About 64% of Americans own a house. Roughly two-thirds of those homeowners have a mortgage. Only 6% of all mortgages are for $500,000 or more. Put all those numbers together and you will find that home builders and realtors think their world is ending over policy changes to the mortgage interest deduction that impact only about 2.5% of American households. Plus, existing mortgages are grandfathered in, so anyone who purchased a home expecting the deduction will continue to enjoy it. The number who won’t take advantage of itemized deductions anymore is somewhat larger, but still a small minority of households as many homeowners already used the standard deduction.
While it is certainly true that there are some locations where a significantly higher share of home buyers will be impacted, it is also true that the mortgage interest deduction is not being restricted in a vacuum. Yes, a few million American households may soon only be able to deduct interest on the first $500,000 of new mortgage debt. However, these are high-income households and they will likely find themselves paying less in taxes overall under the Tax Cuts and Job Act as currently proposed.

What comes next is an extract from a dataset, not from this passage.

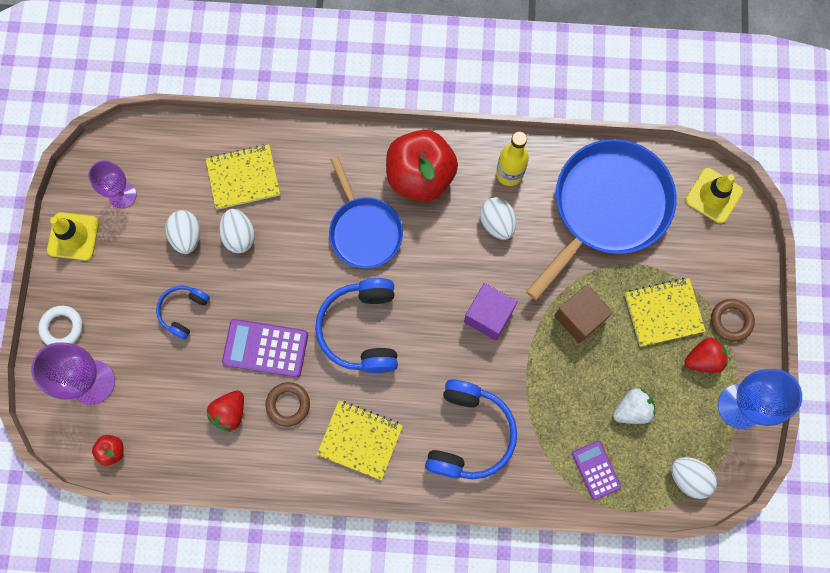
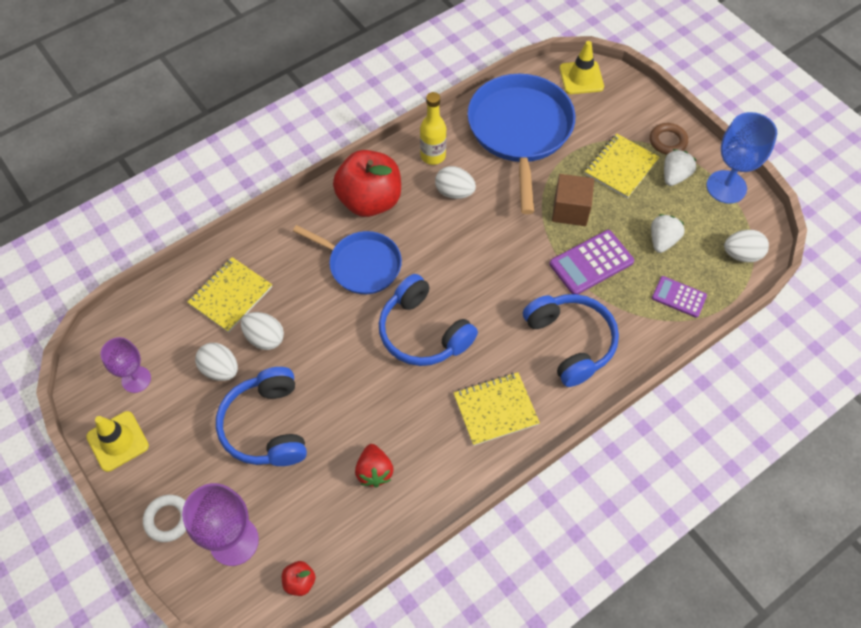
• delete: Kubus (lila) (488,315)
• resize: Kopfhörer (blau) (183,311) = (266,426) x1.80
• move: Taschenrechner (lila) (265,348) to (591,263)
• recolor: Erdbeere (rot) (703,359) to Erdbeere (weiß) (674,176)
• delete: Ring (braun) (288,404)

Similarly, doubling the standard deduction means fewer people will itemize, meaning fewer will use the mortgage interest deduction. Importantly, those households that stop itemizing are doing so because the newly enlarged standard deduction provides them a lower tax burden. Households that have more after-tax income have more money to spend on houses, mortgage payments, and everything else in the economy.
Housing is not being made unaffordable by the proposed tax reform since the vast majority of Americans will receive a moderate tax cut under the plan. Home builders and realtors seem concerned that a few rich Americans might not buy as expensive houses without as big a tax break, even though they will have more disposable income. I think they are wrong. Americans, particularly higher-income ones, like to buy stuff, especially expensive stuff, and will likely continue to buy expensive houses. If there is some adjustment in home buying demand on the higher end, high-end home builders can build more homes that are slightly less expensive. The world is not ending.
The key driver of demand for housing (rental or owner-occupied) is the number of households and the money those households have available to spend on housing. Tax reform will have no effect on household formation unless it is positive. Tax reform looks likely to leave at least 90% of Americans with more after-tax money to spend, so demand for housing (and everything else) should grow, not shrink. Housing depends much more on disposable income, the health of the job market, and Americans’ confidence in the economic future than it does on tax breaks. Don’t listen to the real estate industry; they will be just fine if the Tax Cut and Jobs Act passes.